Neighbourhood planning

Neighbourhood planning was introduced as a new power to communities by the Localism Act 2011. Local planning authorities have a legal duty to support the development of neighbourhood plans and orders.

A neighbourhood plan can establish general planning policies for the development and use of land in a neighbourhood, including:

  • Where new homes and offices should be built
  • What they should look like
  • What new community facilities are needed and where.

Successful neighbourhood plans will form part of the Development Plan used by East Hampshire District Council in determining planning applications.

There are two types of neighbourhood planning:

  • Neighbourhood plans
  • Neighbourhood development orders

Is neighbourhood planning right for my community?

Neighbourhood planning is designed to be a positive process, aimed at planning for new development to meet local needs. It cannot be used to stop development in an area, but it can help to shape and guide where development is located.

Potential benefits:

  • Allow communities to take responsibility for deciding the future of their area
  • Gain an understanding of local issues and how to address them
  • Opportunity to bring a community together.

Potential disadvantages:

  • Difficult issues will need to be dealt with
  • Will require extensive resources and commitment, lengthy process
  • Unlikely that everyone in the community will be happy with the outcome.

Neighbourhood plans

A neighbourhood plan will form part of the district's statutory Development Plan which will be used in the determination of planning applications.

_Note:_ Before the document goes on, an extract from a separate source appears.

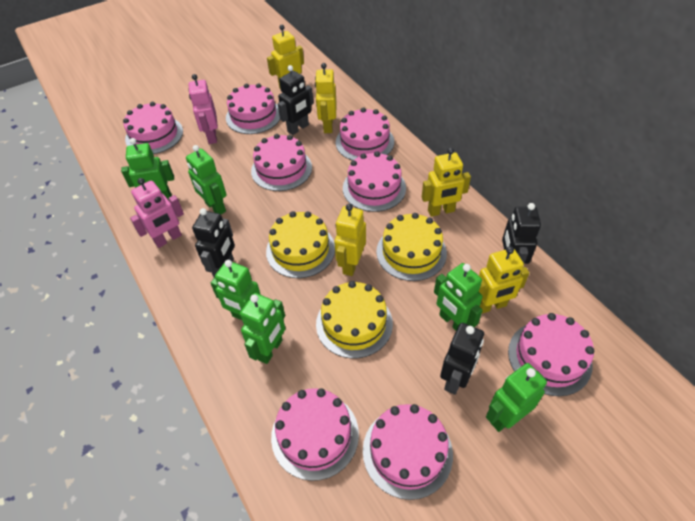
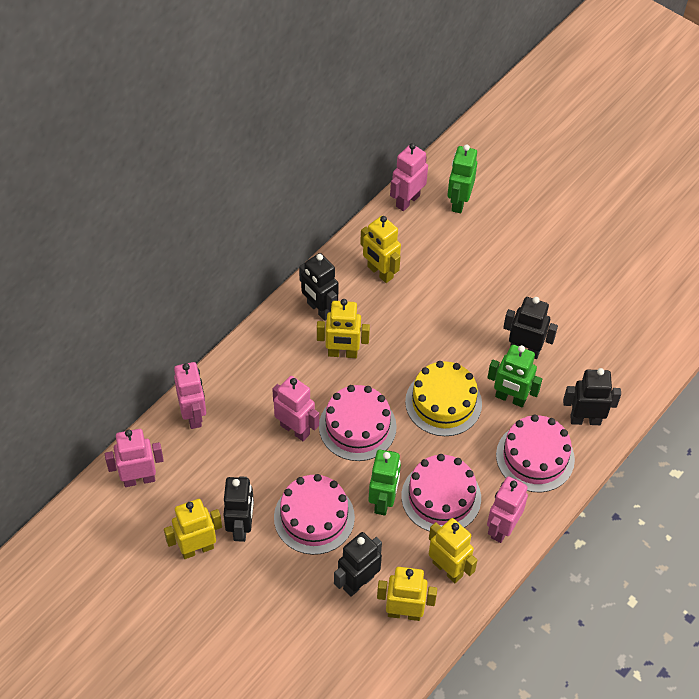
black robot: 4 -> 5
green robot: 6 -> 3
pink cake: 8 -> 4
pink robot: 2 -> 5
yellow cake: 3 -> 1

Neighbourhood plans must be in general conformity with the strategic policies within the adopted Local Plan. This includes up to date housing targets.

A neighbourhood plan cannot be used to provide less development than identified in the Local Plan: Joint Core Strategy.

Neighbourhood development orders

These can grant planning permission for certain types of development without the need to submit a planning application to the council.

Examples could include:

  • Minor residential development such as extensions or windows
  • Town centre development such as changes of use or signage
  • Minor development in an industrial estate.

What else can you do?

There are many other ways in which local communities can be involved in planning for the future of their area, for example through the preparation of Town and Parish Plans, or Town and Village Design Statements (Design Statements are a material consideration in the determination of planning applications).

The difference between neighbourhood planning and community planning is that neighbourhood planning focuses only on planning issues, whereas documents such as Parish Plans can cover much wider issues like education and anti-social behaviour.